6/10
Stark Tragedy.
23 March 2010
Warning: Spoilers
Bruno (Asa Butterfield) is the eight-year-old son of the commandant of a Nazi death camp. Shmuel (Jack Scanlon) is a prisoner of the same age. The two boys meet on opposite sides of the barbed wire fence that encloses the camp. Thus, the set up for endless banalities.

You have to be very careful in dealing with the genocidal program of the Nazis because the historical events are so moving that they are easily exploited and cheapened. And you have to be careful with children on screen. They're so often childish. They so often seem to be there in order to be abused or get sick and need a kidney transplant.

These are onerous problems, but this movie manages them fairly well until the very end.

We see a relatively normal German family through the eyes of Bruno. Dad (David Thewless) is a little distant, perhaps, by our standards, but Mom (Vera Farmiga) is in charge of the kids anyway. Kinder, Kirche, Kuchen, you know? Dad is mostly around to make major decisions regarding the household.

Their house is in the countryside, far from home, but near the prison camp. Alone and friendless, Bruno wanders through the woods until he meets and befriends Shmuel. He asks Shmuel the kinds of questions an inquisitive eight-year-old might ask. "Why are you wearing striped pajamas?" Bruno begins to question his father's probity too, which is always a bad idea, especially in a traditional German family, especially when Dad is an Obersturmbannfuhrer in the SS and is killing and cremating Jews, like little Shmuel, by the thousands.

It's well photographed and nicely acted. The lead performances are fine. David Thewless isn't presented as a bald, bespectacled monster. And Vera Farmiga, with her strangely askew features, does a nice turn as the mother who discovers, all at once, that people are being murdered next door.

Some of the moments are more expectable than others. When Shmuel is discovered in some mischief, he's hustled off by a stern SS officer for a talking to. The next time Bruno meets Shmuel at the fence, Shmuel's head is down -- and we know instantly at the shot that when he lifts his face it will be battered. That's pretty cheap.

In fact, except for the family dynamics and the colloquy between Bruno and Shmuel, the trajectory of the plot is fairly predictable, at least until the very end when it falls apart completely.

It's unbelievable that Bruno could get a gander at a propaganda film produced by his father, portraying the camp as a kind of Club Med resort with games and music -- and still believe it. He has, after all, been talking at length with an inmate. It's even less believable that Bruno and Shmuel would giggle with delight as Bruno transforms himself into an inmate and crawls under the fence only a few minutes before the two of them, along with a horde of others, are swept up for extermination.
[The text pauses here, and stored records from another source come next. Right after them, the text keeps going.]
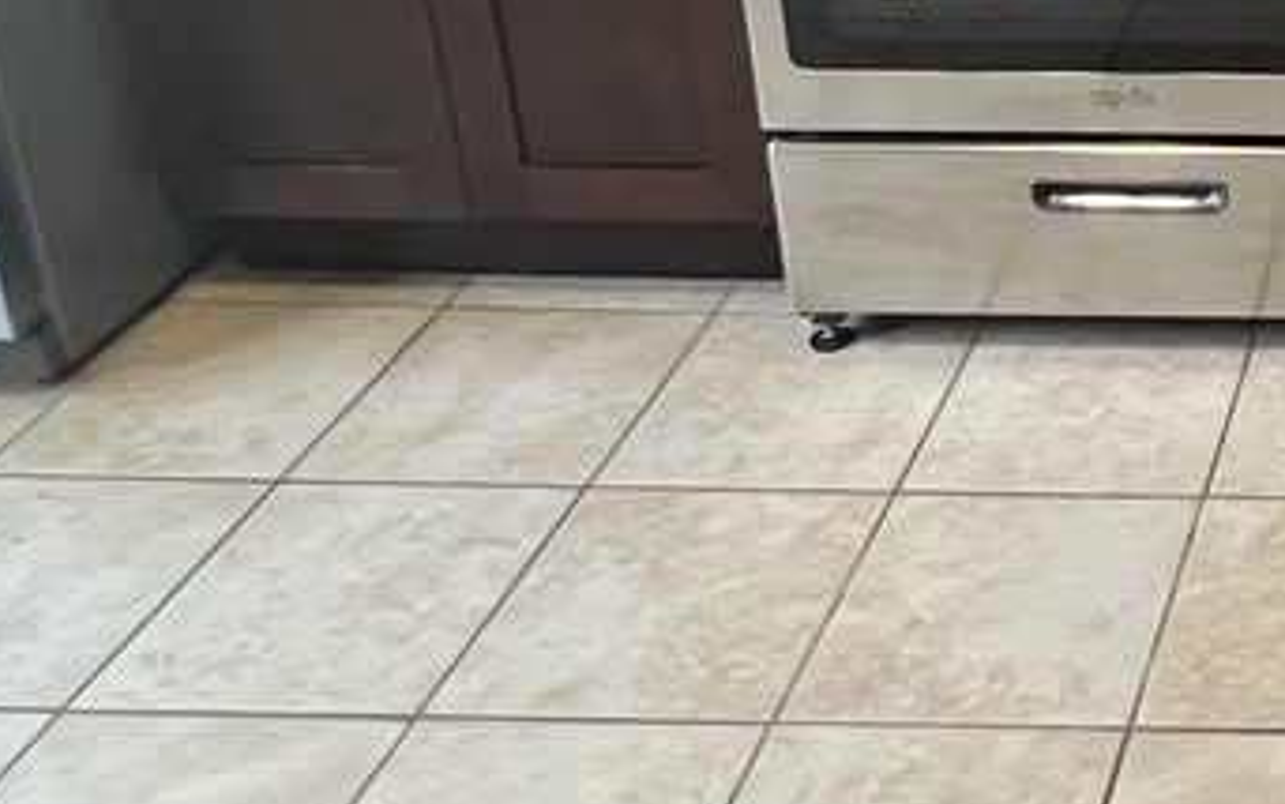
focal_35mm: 58
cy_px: -233
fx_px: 2032
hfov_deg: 28.8
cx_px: 1661
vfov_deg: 20.5
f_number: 1.8
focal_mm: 1.57
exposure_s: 1/60
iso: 500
We see Farmiga reduced to hysterical weeping and Thewless stone-faced and distraught, as if, "There, that will teach them a lesson about humanity." It would have been more realistic and ending, more demanding, and equally tragic, if Bruno had said good-bye to Shmuel for the last time and left with his mother and sister for the safety of Heidelberg. The existing ending is too easy. Moral lessons aren't forced on us with such easy drama in life. As it is, the fundamentally decent Farmiga has learned nothing, and the self-disciplined Thewless will never admit to the evil he does.